Almost 6 years after its discovery, the scientific community is still amazed by an almost perfectly preserved nodosaur specimen. This spent some 110 million years encased in stone before being unearthed in a lucky find. Now, the impeccably preserved fossil is on display part of a dinosaur exhibit at the Alberta, Canada Royal Tyrrell Museum of Paleontology.
The Nodosaur was An Astounding, Unexpected Discovery
The museum published a news release about the exhibition in which it also offered details about this unusual dinosaur. According to it, the nodosaur was discovered back in 2011, quite by accident, in Alberta, Canada. It was unearthed in an oil sands mine by an excavator operator.
Then, paleontologists took over and started reconstructing the dinosaur. After some reported 7,000 hours and 6 years of work, the fossil is now on display and will also be in the June issue of the National Geographic magazine.
The National Geographic Society worked together with the Royal Tyrell Museum in analyzing this fossil. They determined that the nodosaur is a new genus and a new species. It is reportedly the oldest known dinosaur found in Alberta, Canada. Museum experts also point to its being the best-preserved armored dinosaur fossil found to date.
This nodosaur is believed to be some 112 million years long. It reaches 18 feet and weighs some 2,500 pounds. Fossilized skin hides most of its bones and also its skeleton. The museum presented the fossil as being “encased in intact body armor”.

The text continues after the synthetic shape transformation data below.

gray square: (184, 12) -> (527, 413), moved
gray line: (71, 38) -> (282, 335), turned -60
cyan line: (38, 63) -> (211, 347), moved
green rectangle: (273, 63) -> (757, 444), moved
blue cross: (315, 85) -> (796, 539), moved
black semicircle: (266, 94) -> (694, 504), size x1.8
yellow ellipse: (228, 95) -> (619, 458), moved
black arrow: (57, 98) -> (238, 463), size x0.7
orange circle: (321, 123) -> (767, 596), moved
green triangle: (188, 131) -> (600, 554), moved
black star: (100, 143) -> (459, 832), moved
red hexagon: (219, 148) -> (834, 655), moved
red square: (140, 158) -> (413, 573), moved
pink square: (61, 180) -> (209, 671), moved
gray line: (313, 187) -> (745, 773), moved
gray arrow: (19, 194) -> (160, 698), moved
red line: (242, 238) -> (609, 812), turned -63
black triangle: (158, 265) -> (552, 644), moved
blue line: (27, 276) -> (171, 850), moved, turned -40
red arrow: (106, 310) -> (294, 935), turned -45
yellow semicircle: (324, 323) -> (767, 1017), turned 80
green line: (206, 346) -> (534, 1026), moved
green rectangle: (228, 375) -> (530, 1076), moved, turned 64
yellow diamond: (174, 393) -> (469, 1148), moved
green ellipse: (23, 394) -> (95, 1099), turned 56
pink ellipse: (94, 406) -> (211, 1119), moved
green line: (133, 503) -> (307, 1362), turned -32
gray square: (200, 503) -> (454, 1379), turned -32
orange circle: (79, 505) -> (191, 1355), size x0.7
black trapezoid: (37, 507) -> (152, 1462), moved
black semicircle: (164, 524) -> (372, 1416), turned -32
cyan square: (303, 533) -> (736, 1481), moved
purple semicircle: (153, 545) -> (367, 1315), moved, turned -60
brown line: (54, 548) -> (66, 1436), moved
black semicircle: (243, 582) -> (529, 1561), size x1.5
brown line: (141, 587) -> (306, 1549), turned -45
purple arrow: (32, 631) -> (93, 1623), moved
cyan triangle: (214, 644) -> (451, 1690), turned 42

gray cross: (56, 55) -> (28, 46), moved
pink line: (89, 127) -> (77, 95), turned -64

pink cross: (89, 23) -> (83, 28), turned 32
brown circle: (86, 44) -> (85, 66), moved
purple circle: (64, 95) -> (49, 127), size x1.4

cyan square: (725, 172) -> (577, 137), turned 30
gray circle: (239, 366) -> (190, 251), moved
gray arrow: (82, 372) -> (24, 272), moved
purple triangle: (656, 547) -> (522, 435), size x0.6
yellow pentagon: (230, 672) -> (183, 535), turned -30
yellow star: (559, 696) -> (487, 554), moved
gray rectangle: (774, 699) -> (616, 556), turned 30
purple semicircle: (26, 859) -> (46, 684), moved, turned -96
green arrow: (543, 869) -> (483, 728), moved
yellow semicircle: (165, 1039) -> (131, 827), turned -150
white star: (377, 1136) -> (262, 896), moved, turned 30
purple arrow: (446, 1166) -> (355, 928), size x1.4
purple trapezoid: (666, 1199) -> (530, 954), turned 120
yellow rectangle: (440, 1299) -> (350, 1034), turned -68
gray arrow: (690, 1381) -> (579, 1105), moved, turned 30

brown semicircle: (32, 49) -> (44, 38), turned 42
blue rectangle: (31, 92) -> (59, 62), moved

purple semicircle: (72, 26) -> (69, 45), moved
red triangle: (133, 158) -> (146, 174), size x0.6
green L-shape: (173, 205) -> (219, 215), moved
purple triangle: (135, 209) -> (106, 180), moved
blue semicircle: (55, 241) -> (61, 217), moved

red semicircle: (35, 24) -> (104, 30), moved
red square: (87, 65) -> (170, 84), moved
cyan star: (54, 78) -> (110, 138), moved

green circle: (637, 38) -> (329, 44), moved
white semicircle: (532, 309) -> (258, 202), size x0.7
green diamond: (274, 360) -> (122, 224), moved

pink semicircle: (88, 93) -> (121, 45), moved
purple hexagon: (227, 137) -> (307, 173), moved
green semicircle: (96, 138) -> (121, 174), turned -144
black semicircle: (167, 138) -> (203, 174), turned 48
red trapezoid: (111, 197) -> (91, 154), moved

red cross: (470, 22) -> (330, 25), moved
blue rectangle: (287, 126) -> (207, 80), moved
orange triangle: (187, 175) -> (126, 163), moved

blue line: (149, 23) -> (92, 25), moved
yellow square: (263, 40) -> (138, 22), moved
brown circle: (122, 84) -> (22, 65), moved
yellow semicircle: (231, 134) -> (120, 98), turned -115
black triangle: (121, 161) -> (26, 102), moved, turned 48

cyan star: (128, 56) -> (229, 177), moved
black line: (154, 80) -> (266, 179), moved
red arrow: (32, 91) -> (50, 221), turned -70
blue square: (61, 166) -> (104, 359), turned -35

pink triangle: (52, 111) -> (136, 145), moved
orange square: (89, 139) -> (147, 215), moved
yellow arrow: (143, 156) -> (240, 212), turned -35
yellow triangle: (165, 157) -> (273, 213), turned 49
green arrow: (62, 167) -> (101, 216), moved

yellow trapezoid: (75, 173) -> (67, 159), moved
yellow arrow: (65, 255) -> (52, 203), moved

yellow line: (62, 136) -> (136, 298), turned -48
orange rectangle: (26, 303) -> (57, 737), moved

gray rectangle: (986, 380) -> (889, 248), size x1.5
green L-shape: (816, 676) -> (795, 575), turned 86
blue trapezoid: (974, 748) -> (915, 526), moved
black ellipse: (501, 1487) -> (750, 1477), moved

Smithsonian Natural History Museum experts describe nodosaurs as being herbivore animals that walked on 4 legs. They were covered by a tank-like armor which also featured spikes, presumably used for protection.
Researchers believe that this dinosaur was possibly swept away by a river and carried out to sea, where it must have sunk. Minerals must have taken over its armor and skin, as the dinosaur spent millions of years on the ocean’s floor. This helped preserve and lead to its lifelike form.
“We don’t just have a skeleton,” said Caleb Brown. “We have a dinosaur as it would have been.” He is a postdoctoral researcher at the Royal Tyrrell Museum of Paleontology.